* **Provided passage**:
===============
The picturebook as an experimental document

 

 

Last year I was a bachelor student in Document Development at The Department of Documentation Science at the University of Tromsø. As an examination project, in spring 2004, I made a small experimental picturebook which I call a multilinear narrative. Earlier in my studies, I had been working with different picturebooks, analysing them through a document approach. I found this approach very useful when trying to describe picturebooks, and so I got the idea of making a picturebook of my own, as an experimental document.

 

The book of Tove Jansson – an example

Before I talk about my experimental book, I will say something about why I find picturebooks so fascinating, and also suitable as objects for a document analysis. In picturebooks the consepts of form and content do indeed intervene in each other. Picturebooks uses the physical qualities, such as shape, design, colours, typography and also the materiality to create meaning, as part of the narrative. And this is the reason, I think, why a document approach focusing on the means can be very constructive. Then the question will be: ”What means are used to show what?”.

 

I woul like to show you an example of a book were the author uses both the pictures, the typography and also the materiality of the pages in a wonderful way to create meaning. The book is made by the Scandinavian author, Tove Jansson in 1952. The English edition of the book is called The book about Moomin, Mymble and Little My, but the original edition is called Hur gick det sen?, which might be translated with What happened next?

 

This is a good title, I think, because it referes to the special physical qualities of the book. In this book, all the pages has an opening. These openings are elements in the pictures, and parts of the narrative – representing for example a door, a window or a tunnel that the characters in the story enter through as the pages are beeing turned. For the reader the openings  function as very effective ”pageturners”. They enable the reader to spot some details on the page behind the opening, before turning the page to find out just ”What happends next?”.
===============
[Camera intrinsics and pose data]
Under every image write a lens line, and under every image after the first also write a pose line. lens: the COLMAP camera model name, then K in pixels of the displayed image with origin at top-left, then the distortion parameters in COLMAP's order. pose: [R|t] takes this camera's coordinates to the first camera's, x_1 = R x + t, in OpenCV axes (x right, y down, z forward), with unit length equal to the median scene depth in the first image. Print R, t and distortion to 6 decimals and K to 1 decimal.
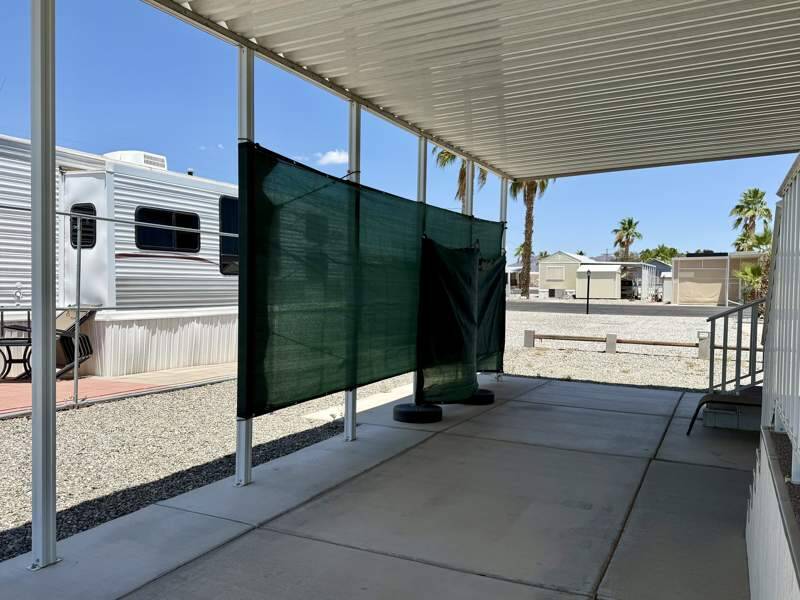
lens RADIAL K [[666.1, 0, 400.0], [0, 666.1, 300.0], [0, 0, 1]] dist [0.140838, -0.248780]
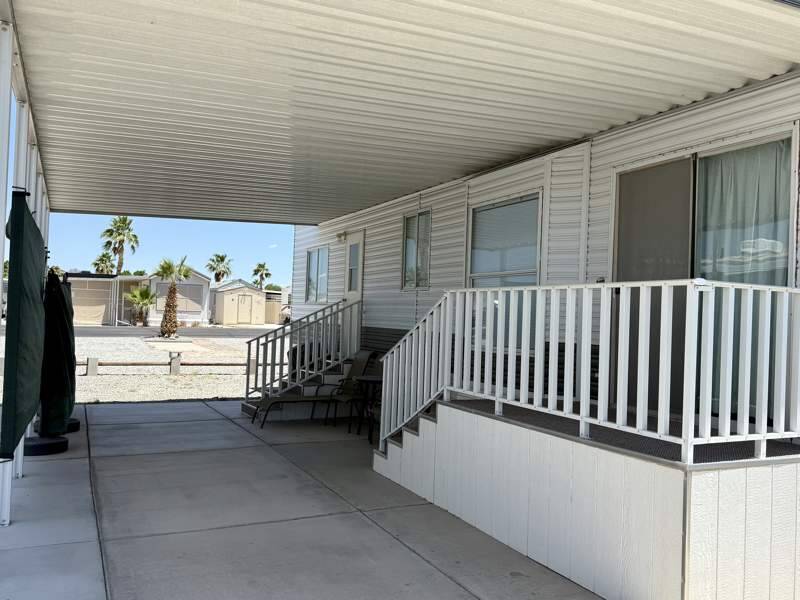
lens RADIAL K [[666.1, 0, 400.0], [0, 666.1, 300.0], [0, 0, 1]] dist [0.140838, -0.248780]
pose [[0.617708, 0.023371, 0.786060, -0.228666], [-0.003977, 0.999638, -0.026596, -0.013433], [-0.786397, 0.013302, 0.617578, -0.035550]]
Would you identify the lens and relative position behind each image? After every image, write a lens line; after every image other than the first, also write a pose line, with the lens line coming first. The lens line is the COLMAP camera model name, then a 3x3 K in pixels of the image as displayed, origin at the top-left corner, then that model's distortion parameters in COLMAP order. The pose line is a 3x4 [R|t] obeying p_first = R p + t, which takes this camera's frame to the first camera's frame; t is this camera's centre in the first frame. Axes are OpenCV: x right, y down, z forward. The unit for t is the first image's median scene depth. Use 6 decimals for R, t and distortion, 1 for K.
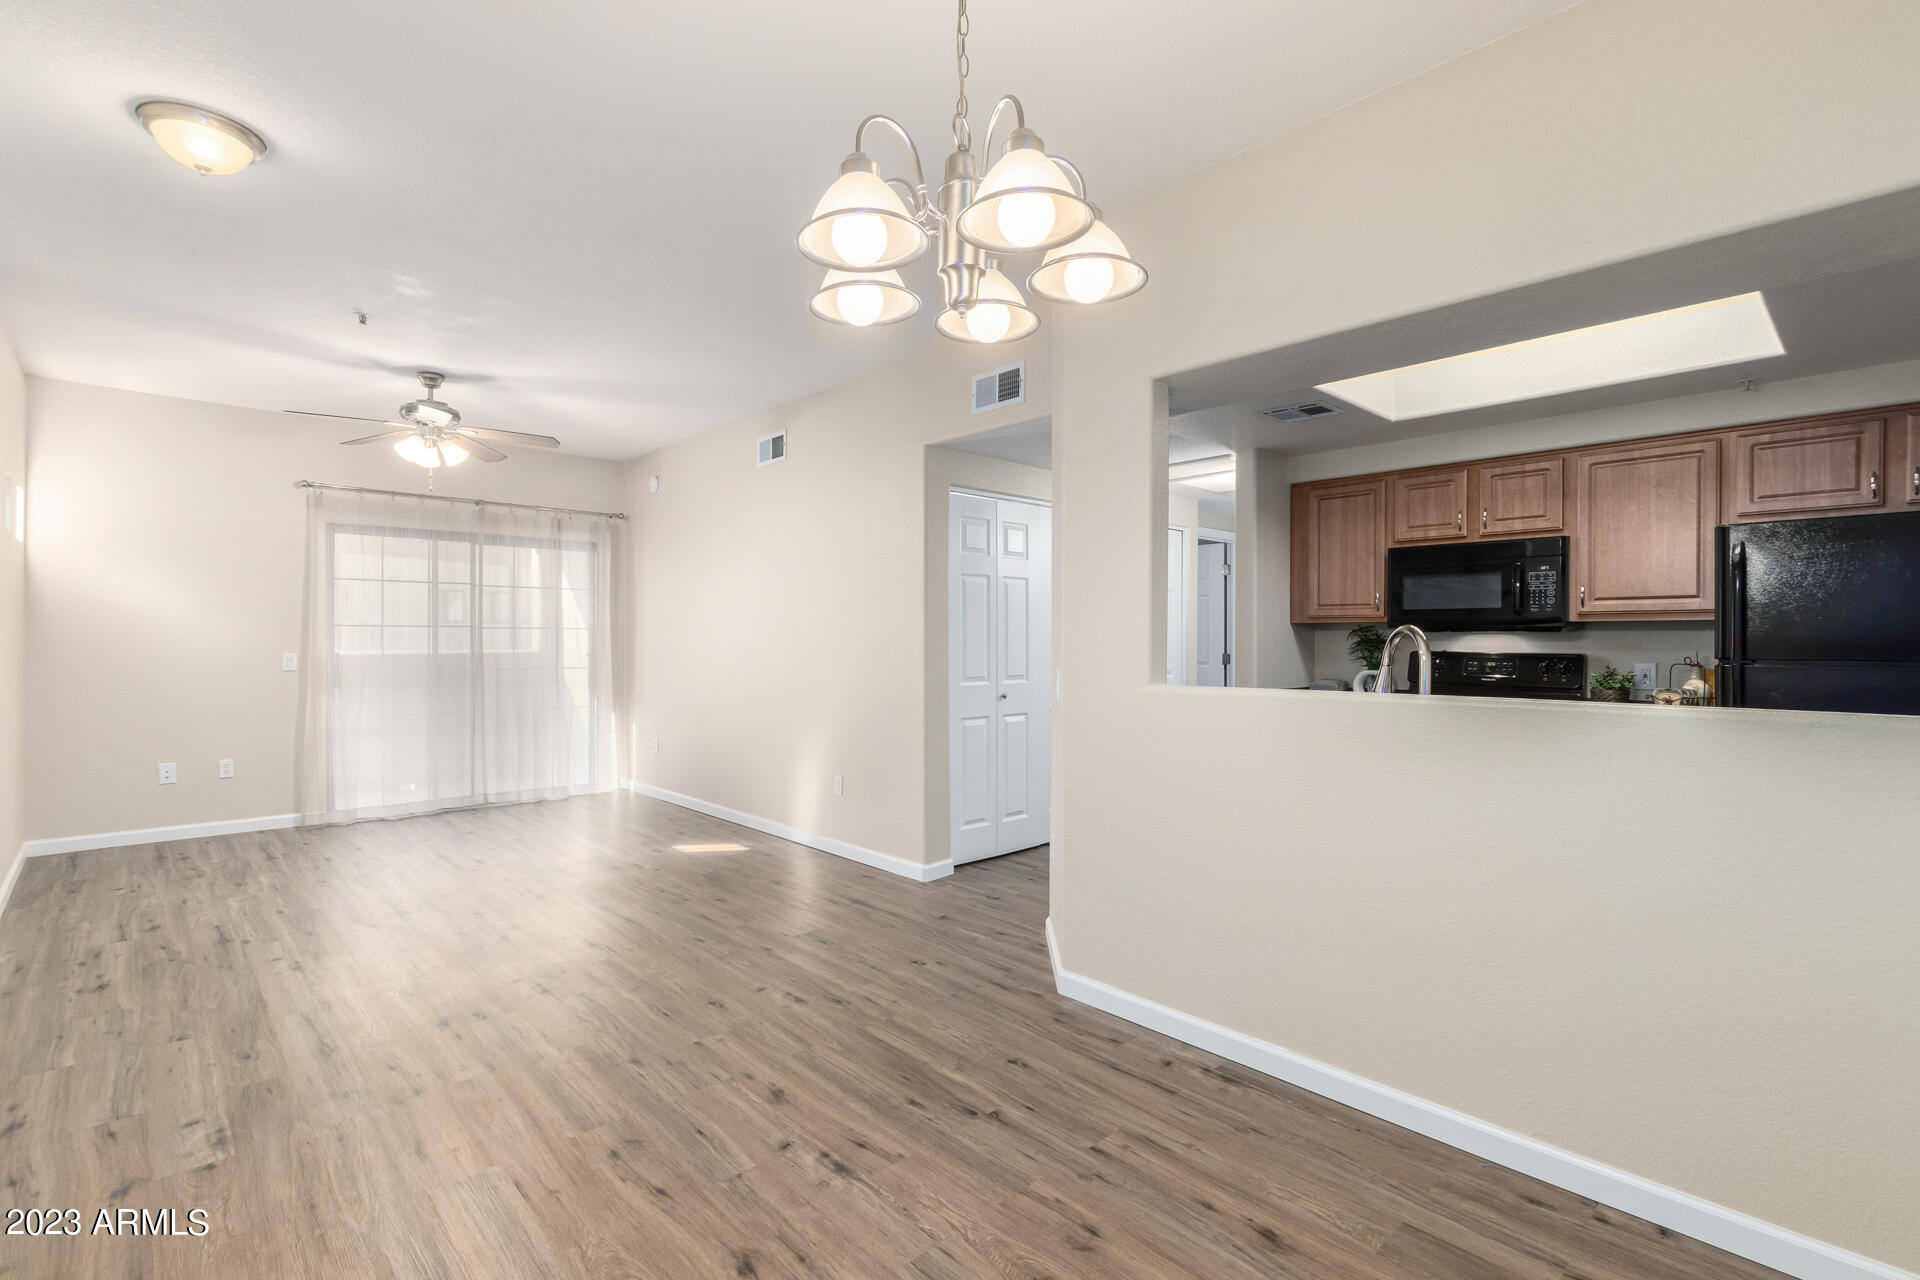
lens RADIAL K [[876.1, 0, 967.2], [0, 876.1, 641.8], [0, 0, 1]] dist [0.009838, -0.004555]
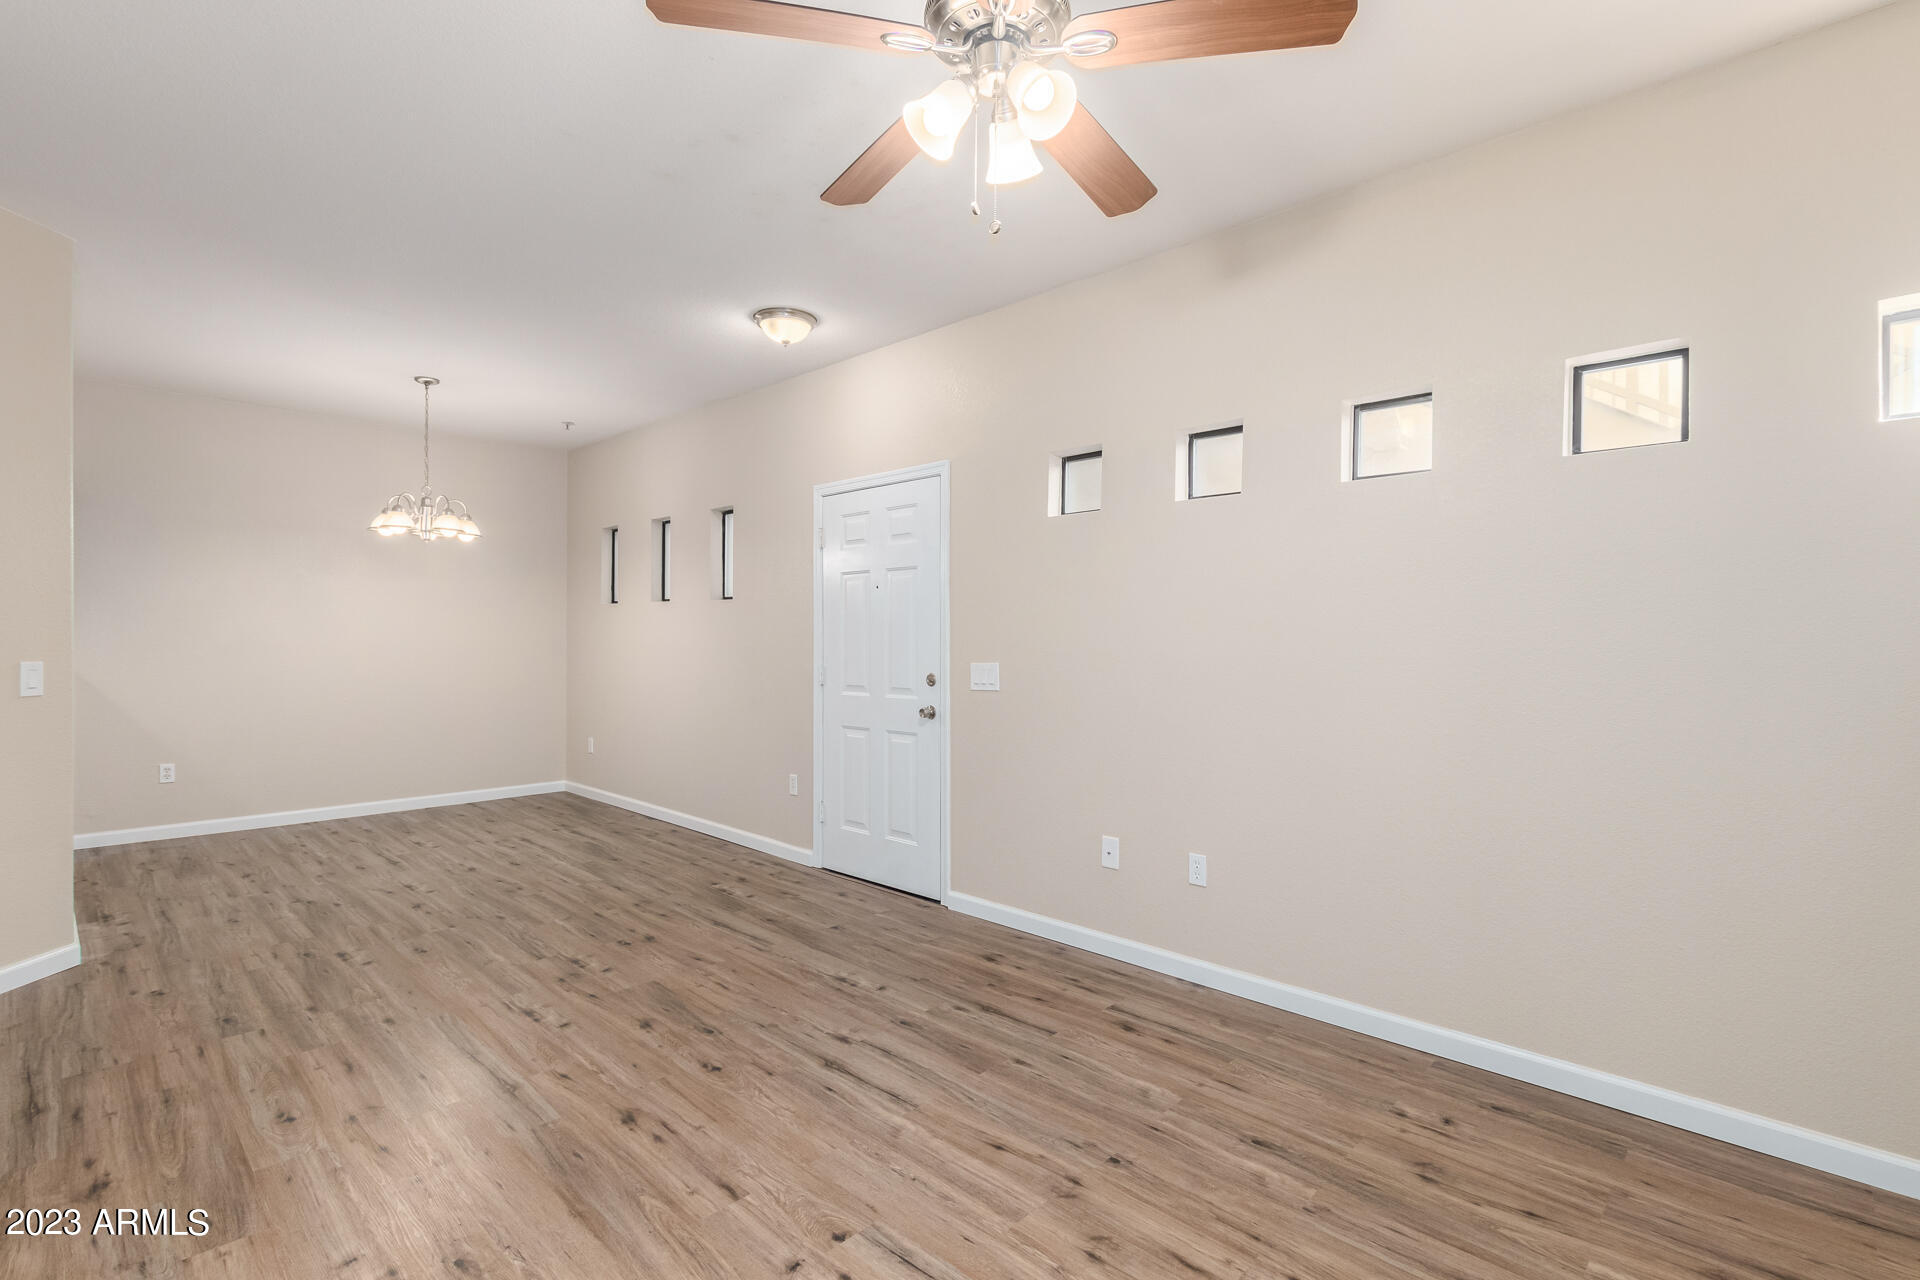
===============
* **Activities**:
(1) Answer these questions from the picturebook essay:
(a) At which university was the writer a bachelor student?
(b) In what year did Tove Jansson make the book discussed in the essay?
(c) What is the original edition of that book called?
(2) Reproduce the picturebook essay between "The picturebook as" and "an experimental document.", inclusive, switching "examination project" to "course project".

* **Responses for each task**:
(1)
(a) The University of Tromsø
(b) 1952
(c) Hur gick det sen?

(2)
The picturebook as an experimental document

 

 

Last year I was a bachelor student in Document Development at The Department of Documentation Science at the University of Tromsø. As an course project, in spring 2004, I made a small experimental picturebook which I call a multilinear narrative. Earlier in my studies, I had been working with different picturebooks, analysing them through a document approach. I found this approach very useful when trying to describe picturebooks, and so I got the idea of making a picturebook of my own, as an experimental document.